[What you will do]
(1) In the Eye2Gene excerpt below, rewrite the paragraph beginning "We ran Eye2Gene on scans from each patient" as a shorter bulleted list that keeps its main facts.
(2) Write the next part of the Eye2Gene excerpt below, picking up after its final sentence.

[[ Document excerpt open ]]

Table 1: For comparison, ophthalmologists and Eye2Gene classified 50 FAF retinal scans of 50 patients results from Moorfields Eye Hospital internal held-out test dataset and also on a subset of Bonn external test datasets which included 73 FAF retinal scans from 37 patients. For the ophthalmologist majority vote, the most commonly predicted top guess by ophthalmologists was used. Ties were settled by selecting whatever guess was most favorable to the ophthalmologists.

Ophthalmologist	Years of experience specializing in IRDs	Correct top guess	Correct top-5 guesses
Human benchmark internal Moorfields dataset (N=50)
1	< 10	6 (12%)	13 (26%)
2	< 10	10 (20%)	15 (30%)
3	< 10	12 (24%)	16 (32%)
4	< 10	9 (18%)	15 (30%)
5	> 10	6 (12%)	11 (22%)
6	> 10	8 (16%)	15 (30%)
7	> 10	10 (20%)	15 (30%)
Ophthalmologist majority vote		16 (32%)	31 (62%)
Eye2Gene (FAF only)		19 (38%)	35 (70%)
Human benchmark external Bonn dataset (N=73)
8	< 10	25 (34.3%)	60 (82.2%)
9	< 10	26 (35.6%)	56 (76.7%)
10	> 10	44 (60.3%)	61 (83.6%)
11	> 10	36 (49.3%)	57 (78.1%)
Ophthalmologist majority vote		42 (57.5%)	55 (75.3%)
Eye2Gene (FAF only)		36 (49.3%)	60 (82.2%)

Eye2Gene is generalizable across sites

To ensure that these results were repeatable across different sites, we also evaluated Eye2Gene on a further external test dataset of 1133 retinal scans from 236 patients from four different external IRD clinics, which included Oxford Eye Hospital (UK), Liverpool University Hospital (UK), University Hospital Bonn (Germany), and the Federal University of São Paulo (Brazil).

We ran Eye2Gene on scans from each patient and compared the prediction of Eye2Gene to the underlying gene diagnosis. Eye2Gene achieved an overall accuracy of 65.3% (CI_95%=59.3-71.1), a top-5 accuracy of 86.4% (81.8-90.7), and an average per-gene receiver operator characteristic AUC of 0.930 (0.901-0.952). A breakdown of results per center is shown in Table 2 (with a full breakdown of results in Supplementary Table 8). This was slightly lower than on our internal test data. Since the distribution of genes in the external test data was different from the main MEH dataset (and hence our internal held-out test set), and the accuracy of Eye2Gene varies across genes (Supplementary Figure 5), we also recorded the per-gene prevalence (proportion of the dataset) and sensitivity for each gene at each of the external centers. To understand how much the difference in accuracy on the external data was due to differences in gene distribution, for each dataset we calculated the accuracy on our internal test data, reweighting contributions to match the gene distribution of the target external dataset. Doing this we found that, assuming consistent performance gene-for-gene, we would expect to see an overall accuracy of 67.2% on the external data, which was only slightly higher than the actual figure of 65.3%. This pattern was consistent across all four centers, where the actual accuracy was found to be a few percent lower than what the internal test data would predict.

[[ Document excerpt closed ]]
[[ Data for analysis open ]]

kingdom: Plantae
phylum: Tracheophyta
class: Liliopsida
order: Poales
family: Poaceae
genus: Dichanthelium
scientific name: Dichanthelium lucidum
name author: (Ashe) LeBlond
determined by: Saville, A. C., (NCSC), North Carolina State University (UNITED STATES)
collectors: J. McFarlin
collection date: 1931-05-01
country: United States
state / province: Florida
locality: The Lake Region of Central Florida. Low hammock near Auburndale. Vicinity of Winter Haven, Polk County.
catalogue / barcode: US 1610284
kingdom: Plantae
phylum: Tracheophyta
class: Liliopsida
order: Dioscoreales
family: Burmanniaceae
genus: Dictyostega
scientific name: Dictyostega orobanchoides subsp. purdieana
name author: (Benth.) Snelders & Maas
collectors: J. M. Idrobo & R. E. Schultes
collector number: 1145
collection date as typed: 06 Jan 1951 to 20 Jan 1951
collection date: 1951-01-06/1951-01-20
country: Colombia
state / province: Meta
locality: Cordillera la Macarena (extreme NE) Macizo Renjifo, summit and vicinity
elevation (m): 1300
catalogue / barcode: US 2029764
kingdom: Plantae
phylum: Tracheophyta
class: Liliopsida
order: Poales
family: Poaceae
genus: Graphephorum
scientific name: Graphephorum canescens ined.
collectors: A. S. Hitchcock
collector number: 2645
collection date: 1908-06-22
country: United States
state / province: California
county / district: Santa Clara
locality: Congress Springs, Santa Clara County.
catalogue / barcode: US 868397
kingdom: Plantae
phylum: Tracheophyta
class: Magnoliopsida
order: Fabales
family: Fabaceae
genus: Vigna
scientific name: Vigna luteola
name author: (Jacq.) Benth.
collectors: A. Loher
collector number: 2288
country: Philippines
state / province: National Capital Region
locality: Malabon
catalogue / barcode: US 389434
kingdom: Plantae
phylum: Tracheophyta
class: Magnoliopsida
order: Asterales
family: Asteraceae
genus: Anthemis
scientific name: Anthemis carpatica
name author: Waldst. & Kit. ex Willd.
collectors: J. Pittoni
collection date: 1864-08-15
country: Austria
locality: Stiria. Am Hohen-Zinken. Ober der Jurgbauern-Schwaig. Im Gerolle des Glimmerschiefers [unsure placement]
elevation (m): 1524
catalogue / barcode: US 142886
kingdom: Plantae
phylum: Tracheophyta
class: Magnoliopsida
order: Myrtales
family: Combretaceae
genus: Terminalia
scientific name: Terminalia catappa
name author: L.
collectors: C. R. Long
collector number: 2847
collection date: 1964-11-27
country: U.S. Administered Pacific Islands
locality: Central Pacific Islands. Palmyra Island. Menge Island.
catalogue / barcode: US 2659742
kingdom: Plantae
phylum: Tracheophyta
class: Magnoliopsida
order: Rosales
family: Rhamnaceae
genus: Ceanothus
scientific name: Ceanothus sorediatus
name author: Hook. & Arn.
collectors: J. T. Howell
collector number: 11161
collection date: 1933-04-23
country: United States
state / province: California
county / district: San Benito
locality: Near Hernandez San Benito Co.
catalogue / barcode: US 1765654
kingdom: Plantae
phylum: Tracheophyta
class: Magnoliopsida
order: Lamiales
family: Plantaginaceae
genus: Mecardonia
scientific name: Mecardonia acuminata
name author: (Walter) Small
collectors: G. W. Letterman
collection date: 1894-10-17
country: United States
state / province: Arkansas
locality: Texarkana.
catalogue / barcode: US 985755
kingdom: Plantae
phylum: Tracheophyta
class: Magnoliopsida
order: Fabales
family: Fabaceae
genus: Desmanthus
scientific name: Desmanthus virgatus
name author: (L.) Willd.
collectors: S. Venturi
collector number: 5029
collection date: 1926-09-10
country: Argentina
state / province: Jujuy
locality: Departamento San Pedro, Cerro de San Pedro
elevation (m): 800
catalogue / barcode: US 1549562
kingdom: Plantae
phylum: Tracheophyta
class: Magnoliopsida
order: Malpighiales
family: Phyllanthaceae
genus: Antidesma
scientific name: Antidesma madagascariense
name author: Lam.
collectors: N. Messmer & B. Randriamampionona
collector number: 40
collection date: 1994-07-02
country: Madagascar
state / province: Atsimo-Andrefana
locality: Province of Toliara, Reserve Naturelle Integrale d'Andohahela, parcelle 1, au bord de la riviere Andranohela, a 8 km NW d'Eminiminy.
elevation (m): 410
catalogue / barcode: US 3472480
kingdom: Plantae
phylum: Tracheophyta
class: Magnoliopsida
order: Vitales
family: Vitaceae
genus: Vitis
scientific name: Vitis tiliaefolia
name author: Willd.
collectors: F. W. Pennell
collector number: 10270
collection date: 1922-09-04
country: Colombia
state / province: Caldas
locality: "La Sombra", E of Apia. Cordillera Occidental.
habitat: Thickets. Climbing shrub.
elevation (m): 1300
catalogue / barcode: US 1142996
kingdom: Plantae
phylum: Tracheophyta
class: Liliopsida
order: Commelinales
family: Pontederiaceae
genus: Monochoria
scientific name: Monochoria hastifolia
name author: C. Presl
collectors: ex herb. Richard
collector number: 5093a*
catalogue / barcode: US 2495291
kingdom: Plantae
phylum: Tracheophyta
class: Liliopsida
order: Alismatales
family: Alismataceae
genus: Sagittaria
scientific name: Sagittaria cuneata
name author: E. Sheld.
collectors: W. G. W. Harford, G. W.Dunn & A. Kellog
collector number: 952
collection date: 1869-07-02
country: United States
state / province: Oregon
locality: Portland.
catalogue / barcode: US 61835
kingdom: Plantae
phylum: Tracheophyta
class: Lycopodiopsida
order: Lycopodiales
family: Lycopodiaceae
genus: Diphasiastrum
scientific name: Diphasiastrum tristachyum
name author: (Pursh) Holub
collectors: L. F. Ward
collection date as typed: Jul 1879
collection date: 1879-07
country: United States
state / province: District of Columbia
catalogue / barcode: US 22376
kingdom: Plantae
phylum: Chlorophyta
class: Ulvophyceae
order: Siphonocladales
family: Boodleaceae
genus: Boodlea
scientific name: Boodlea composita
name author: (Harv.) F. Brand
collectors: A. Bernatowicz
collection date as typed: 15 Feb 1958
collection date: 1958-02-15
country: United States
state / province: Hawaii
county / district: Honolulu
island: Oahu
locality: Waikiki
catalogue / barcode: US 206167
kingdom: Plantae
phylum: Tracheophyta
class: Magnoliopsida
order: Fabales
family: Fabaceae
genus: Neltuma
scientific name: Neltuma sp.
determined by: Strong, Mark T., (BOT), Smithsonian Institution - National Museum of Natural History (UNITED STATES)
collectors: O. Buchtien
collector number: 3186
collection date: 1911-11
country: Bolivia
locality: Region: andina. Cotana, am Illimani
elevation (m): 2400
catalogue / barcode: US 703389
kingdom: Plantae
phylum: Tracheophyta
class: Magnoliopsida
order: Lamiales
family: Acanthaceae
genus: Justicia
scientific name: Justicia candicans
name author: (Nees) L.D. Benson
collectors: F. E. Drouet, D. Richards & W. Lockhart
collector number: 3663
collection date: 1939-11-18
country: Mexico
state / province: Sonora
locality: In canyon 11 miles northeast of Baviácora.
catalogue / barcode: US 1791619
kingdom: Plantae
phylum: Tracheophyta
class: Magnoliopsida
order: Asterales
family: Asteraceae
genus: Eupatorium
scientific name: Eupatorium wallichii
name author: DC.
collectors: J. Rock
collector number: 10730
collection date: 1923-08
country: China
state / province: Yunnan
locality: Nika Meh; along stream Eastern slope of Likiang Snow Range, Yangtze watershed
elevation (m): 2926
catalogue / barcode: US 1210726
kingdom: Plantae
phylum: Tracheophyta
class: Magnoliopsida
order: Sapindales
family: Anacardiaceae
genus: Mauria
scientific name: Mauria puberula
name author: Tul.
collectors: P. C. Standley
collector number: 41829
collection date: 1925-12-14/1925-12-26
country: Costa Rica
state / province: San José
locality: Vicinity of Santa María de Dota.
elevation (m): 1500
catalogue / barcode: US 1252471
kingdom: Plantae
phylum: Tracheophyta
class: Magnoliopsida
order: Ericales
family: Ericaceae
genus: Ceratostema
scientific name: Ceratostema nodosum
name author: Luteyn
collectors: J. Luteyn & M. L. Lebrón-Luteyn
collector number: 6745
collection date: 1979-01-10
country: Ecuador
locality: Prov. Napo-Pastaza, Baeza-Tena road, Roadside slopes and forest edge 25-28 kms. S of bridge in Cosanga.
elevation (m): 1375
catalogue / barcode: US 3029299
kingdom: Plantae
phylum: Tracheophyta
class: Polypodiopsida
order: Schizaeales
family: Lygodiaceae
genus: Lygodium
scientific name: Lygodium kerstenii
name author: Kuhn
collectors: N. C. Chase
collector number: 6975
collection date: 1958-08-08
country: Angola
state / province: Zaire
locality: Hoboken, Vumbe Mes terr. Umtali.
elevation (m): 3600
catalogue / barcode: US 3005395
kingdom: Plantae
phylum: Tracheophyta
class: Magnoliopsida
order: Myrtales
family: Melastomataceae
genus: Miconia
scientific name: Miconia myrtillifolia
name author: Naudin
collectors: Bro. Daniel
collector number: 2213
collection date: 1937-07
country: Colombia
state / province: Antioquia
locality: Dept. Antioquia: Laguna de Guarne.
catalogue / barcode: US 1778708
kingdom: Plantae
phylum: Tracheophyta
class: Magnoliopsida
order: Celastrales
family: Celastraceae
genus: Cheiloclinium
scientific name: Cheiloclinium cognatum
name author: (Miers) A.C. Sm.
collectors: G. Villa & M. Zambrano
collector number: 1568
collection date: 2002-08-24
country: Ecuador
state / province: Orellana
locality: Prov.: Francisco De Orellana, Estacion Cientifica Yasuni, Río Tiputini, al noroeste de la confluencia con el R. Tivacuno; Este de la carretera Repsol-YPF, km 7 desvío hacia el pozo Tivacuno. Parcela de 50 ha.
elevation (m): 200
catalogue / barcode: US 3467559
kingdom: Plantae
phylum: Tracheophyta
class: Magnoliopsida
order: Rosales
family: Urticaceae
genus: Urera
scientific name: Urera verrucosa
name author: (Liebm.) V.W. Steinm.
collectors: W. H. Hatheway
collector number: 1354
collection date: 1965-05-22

[[ Data for analysis closed ]]

[Responses to the tasks]
(1)
- Eye2Gene's predictions for each patient were compared with the underlying gene diagnosis.
- On the external data, Eye2Gene reached:
  - overall accuracy of 65.3% (CI 59.3–71.1)
  - top-5 accuracy of 86.4% (81.8–90.7)
  - average per-gene ROC AUC of 0.930 (0.901–0.952)
- Table 2 gives per-center results, and Supplementary Table 8 gives the full breakdown.
- These results were slightly lower than on the internal test data.
- Gene distribution differed from the main MEH dataset, and accuracy varies by gene, so per-gene prevalence and sensitivity were recorded at each external center.
- For each dataset, internal test accuracy was reweighted to match that dataset's gene distribution.
- Assuming consistent gene-for-gene performance, this predicted 67.2% accuracy on the external data, only slightly above the actual 65.3%.
- The same pattern held at all four centers: actual accuracy was a few percent below the reweighted prediction.

(2)
Table 2: Overview of Eye2Gene results on the external data across the different centers. Gene-For-Gene Extrapolation from Internal Dataset is the sum of the per-gene sensitivity on our MEH internal test dataset multiplied by the gene frequency of the external dataset. It represents the accuracy we would expect to see based on the Moorfields results for a gene distribution identical to the target dataset.

Center	Num Patients	Num Unique Genes	Accuracy	Gene-For-Gene Extrapolation from Moorfields
Oxford	59	29	54.2%	58.4%
Liverpool	35	15	57.1%	59.9%
Bonn	127	11	70.1%	70.3%
São Paulo	15	3	86.7%	92.3%
Combined (external only)	236	30	65.3%	67.2%
Moorfields	264	32	66.7%	-
Combined (all test data)	500	36	66.0%	-

Eye2Gene’s data-driven approach identifies optimal image modality per gene

By breaking down Eye2Gene into its constituent networks we saw that, while the overall accuracy across each modality was relatively similar (Supplementary Figure 3), there were some notable differences for specific genes. For example, as shown in Figure 2, the FAF and SD-OCT networks were significantly better at detecting TIMP3 than the IR networks. This is expected as TIMP3-retinopathy is associated with an increase in signal in the peripheral macula in FAF imaging and drusen-like deposits in SD-OCT scans¹¹. Similarly, the SD-OCT networks were better at detecting CRB1 than the IR and FAF networks. CRB1-retinopathy is often characterized by a thicker retina with less defined layers, something which cannot be distinguished in FAF or IR imaging¹².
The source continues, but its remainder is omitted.